I believe I may have Foreign Extra in Montreal a long time ago. But so long ago: hard to be certain. Wiki does not have it currently being sold in Canada, but hey… twas way back in the American beer dark ages: the early 70s.
Both decent head, the Foreign seems to have a little more depending upon the pour. So… probably about the same. The Extra is obsidian with a few vague garnet highlights. Foreign is just obsidian.
Aroma on the Extra is a little soured, as expected due to Guinness addition of a bit of soured beer. Deep grain sense that could be mistaken at first for a lot of Black Patent roast, but more very roasted barley sense.
The Foreign has almost a slight phenolic sense, and little to no soured: just malt and roasted barley… more than the Extra.
Mouthfeel: the Extra… foamy carbonation tingle and deep roast. Foreign: alcohol higher, smoky… peated malt perhaps? Can you “peat” roasted barley? I would think so. Less foamy carb.

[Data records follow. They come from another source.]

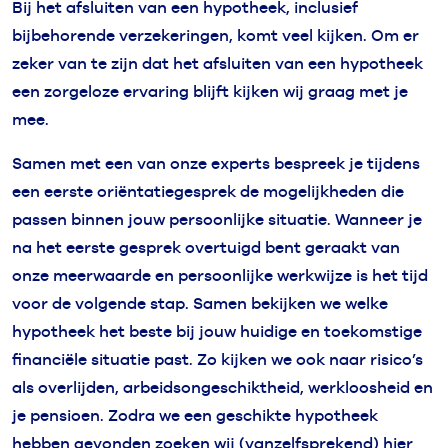
Bij het afsluiten van een hypotheek, inclusief
bijbehorende verzekeringen, komt veel kijken. Om er
zeker van te zijn dat het afsluiten van een hypotheek
een zorgeloze ervaring blijft kijken wij graag met je
mee.
Samen met een van onze experts bespreek je tijdens
een eerste oriëntatiegesprek de mogelijkheden die
passen binnen jouw persoonlijke situatie. Wanneer je
na het eerste gesprek overtuigd bent geraakt van
onze meerwaarde en persoonlijke werkwijze is het tijd
voor de volgende stap. Samen bekijken we welke
hypotheek het beste bij jouw huidige en toekomstige
financiële situatie past. Zo kijken we ook naar risico’s
als overlijden, arbeidsongeschiktheid, werkloosheid en
je pensioen. Zodra we een geschikte hypotheek
hebben gevonden zoeken wij (vanzelfsprekend) hier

Taste: the Extra seems lighter and, again, a bit soured. The Foreign is impressively malty and roasted barley-ish. So much more complex. As it warms you do get more “soured” sense, but the malt.roasted barley mix dominates. Both have about the dame level hopping, which obviously means more hops in the Foreign, otherwise that would seem less hoppy due to body/abv jump.
Overall, as much as I like Extra, Foreign is just so much more to enjoy: Guinness on steroids. I recommend both, but prefer the Foreign: only cause as I have said so many times, “I have taste buds that need beating.”